As for Gruvin, he is still too young. We could decide about him once he grows up. You may decide what is best for him. I do not want to write any further. Let me know about everything at the earliest."

8. The said leter clearly shows that respondent No. 2 had left her matrimonial home in March, 1993 and came to reside with her parents. The FIR was lodged on 10.6.1994. The said letter further shows that she had left her matrimonial home at her own free will and that till then she was neither harassed nor maltreated by the petitioners. Admittedly, the respondent No. 2 had filed her written statement before the family Court at Australia in the divorce proceedings instituted by her husband. This written statement is conspicuous by the absence of any allegations whatsoever against the petitioners. On the contrary, the averments made in para No. 7(h) of the said written statement contains a declaration made by the petitioners that none else but the respondent No. 2 would truly remain their daughter-in-law. The aforesaid documents clearly falsify the averments made by the respondent No. 2 in her FIR that she was harassed or maltreated by the petitioners in connection with the dowry demand. In that view of the matter, there is no prospect of the case ending in conviction of the petitioners, under Section 498-A IPC.

9. As regards the offence under Section 406 IPC, the respondent No. 2 has clearly admitted in her letter dated 20.4.1993 that he had brought all her belongings at the time of leaving her matrimonial home. That being so, there is also no prospect of the case ending in conviction of the petitioners under Section 406 IPC.

10. It appears that the respondent No. 2 is really aggrieved by the treacherous and adulterous conduct of her husband. On arrival at Australia, little did she then anticipate that her husband, to whom she pressed to her heart with all the odour of love and of youthful passion, could ever fall a victim to a case of adulterous lust.
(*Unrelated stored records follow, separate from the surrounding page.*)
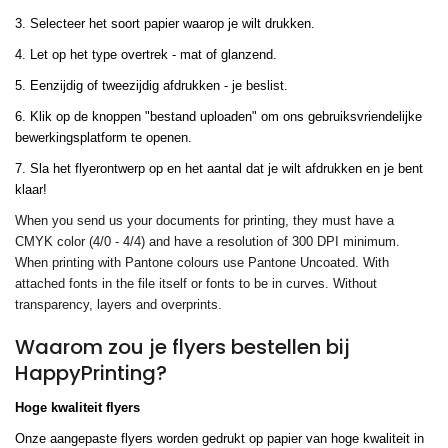
3. Selecteer het soort papier waarop je wilt drukken.
4. Let op het type overtrek - mat of glanzend.
5. Eenzijdig of tweezijdig afdrukken - je beslist.
6. Klik op de knoppen "bestand uploaden" om ons gebruiksvriendelijke
bewerkingsplatform te openen.
7. Sla het flyerontwerp op en het aantal dat je wilt afdrukken en je bent
klaar!
When you send us your documents for printing, they must have a
CMYK color (4/0 - 4/4) and have a resolution of 300 DPI minimum.
When printing with Pantone colours use Pantone Uncoated. With
attached fonts in the file itself or fonts to be in curves. Without
transparency, layers and overprints.
Waarom zou je flyers bestellen bij
HappyPrinting?
Hoge kwaliteit flyers
Onze aangepaste flyers worden gedrukt op papier van hoge kwaliteit in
Gradually, she discovered that a serpent in the form of a woman had entered into the paradise of her happiness and her husband had fallen. Dispirited and discouraged at the failure to regain her husband's love and affection, she left Australia and came to India. She was not only forever deprived of the comfort and society of the husband she so adored, that not only her innocent child robbed of his father's pure affection, but she herself was placed in a situation too dreadful, too terrible to be endured. however, the petitioners cannot be made to suffer on account of the respondent's failure to defend her domestic citadel from adulterous assault.
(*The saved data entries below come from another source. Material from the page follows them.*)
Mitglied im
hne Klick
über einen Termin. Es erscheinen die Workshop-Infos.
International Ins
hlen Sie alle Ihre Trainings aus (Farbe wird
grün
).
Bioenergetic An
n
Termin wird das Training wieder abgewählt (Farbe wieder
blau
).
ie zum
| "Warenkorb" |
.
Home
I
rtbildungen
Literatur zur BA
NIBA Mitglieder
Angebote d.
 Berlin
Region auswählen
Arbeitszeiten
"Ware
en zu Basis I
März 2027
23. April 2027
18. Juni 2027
11. For the forgoing reasons, I am of the opinion that there is no prospect of the case ending in conviction of the petitioners under Sections 498-A/406/34 IPC and allowing the proceedings to continue and thereby forcing the petitioners to face the ordeal of trial would be an abuse of the process of the Court. Consequently, the petition is allowed and the criminal proceedings emanating from the FIR No. 317/94 under Sections 498-A/406/34 IPC and pending on the file of the Metropolitan Magistrate are quashed qua the petitioners. Their bail bonds are discharged. Before parting with this order, I may make it clear that I am not expressing any opinion on the merits of the case of the accused Harpreet Singh and the court trying the case shall not be influenced by any of the observations made in this order quashing the proceedings in respect of the petitioners.